# What is the difference between Rate of return and Return on Investment

Investopedia Return on Investment (ROI) page says

ROI can be used in conjunction with Rate of Return, which takes in account a project’s time frame

From this I understood Return on Investment and Rate of Return are different formula. they both are two different measures. But in Rate of Return – RoR Definition page, it says

This simple rate of return is sometimes called the basic growth rate, or alternatively, return on investment, or ROI.

The second quote I have given from Investopedia ROR page contradicts with first quote from ROI page. Moreover the word "return on investment" is linked to ROI page mentioned in first line

I am confusing. Can anybody confirm both are same ? If no What are the formula for these two measures and difference between them ?

ROI (Return on Investment) is a simple percentage.

The return on investment formula is:

ROI = (Net Profit / Cost of Investment) x 100

But the word "rate" in ROR (Rate of Return) means that it involves time.

Compounded annual growth rate (CAGR) is a common rate of return measure that represents the annual growth rate of an investment for a specific period of time.

The formula for CAGR is:

``````CAGR   =   (EV/BV)^(1/n) - 1

where:
EV = The investment's ending value
BV = The investment's beginning value
n  = Years
``````

For example, let's assume you invest \$1,000 in the Company XYZ mutual fund, and over the next five years, the portfolio looks like this:

``````End of Year    Ending Value
1              \$  750
2              \$1,000
3              \$3,000
4              \$4,000
5              \$5,000
``````

Using this information and the formula above, we can calculate that the CAGR for the investment is:

``````CAGR = (\$5,000/\$1,000)^(1/5) - 1 = .37972 = 37.97%
``````

The simple ROI on this investment would be:

``````(5000 - 750)/750 * 100 = 566.67%
``````

Return on Investment is simply your profit as a percentage of what you put in. For instance, if you put in \$100 and get \$115 back, then you have \$15 of profit, which is a ROI of 15%.
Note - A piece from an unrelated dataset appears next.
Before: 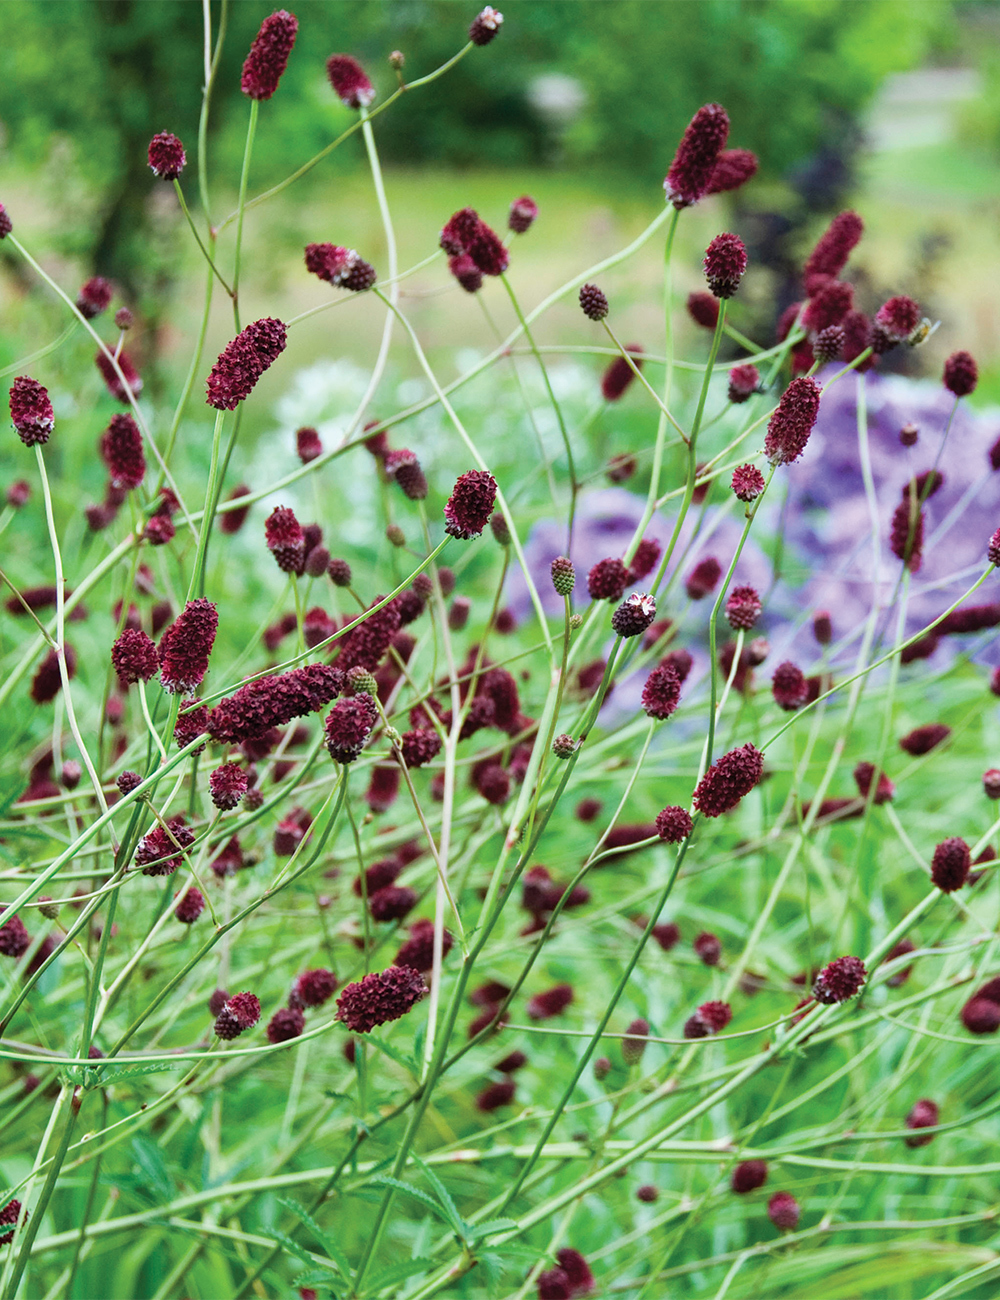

Rate of Return is the interest rate that an investment would have to pay to match the returns. In the previous example, if it took you two years to get your money back, then that's equivalent to an interest rate of 7.23%: with compounding over two years, an interest rate of 7.23% would give you 15% of the principal in interest.

If you get the return on the investment at a fixed time, the RoR is relatively simple to calculated; it's simply (1+RoI)^(1/n), where n is the number of years it takes to get your money back. But if you have a stream of payments at different times, then the calculation is more complicated. In fact, in some cases it's not uniquely defined.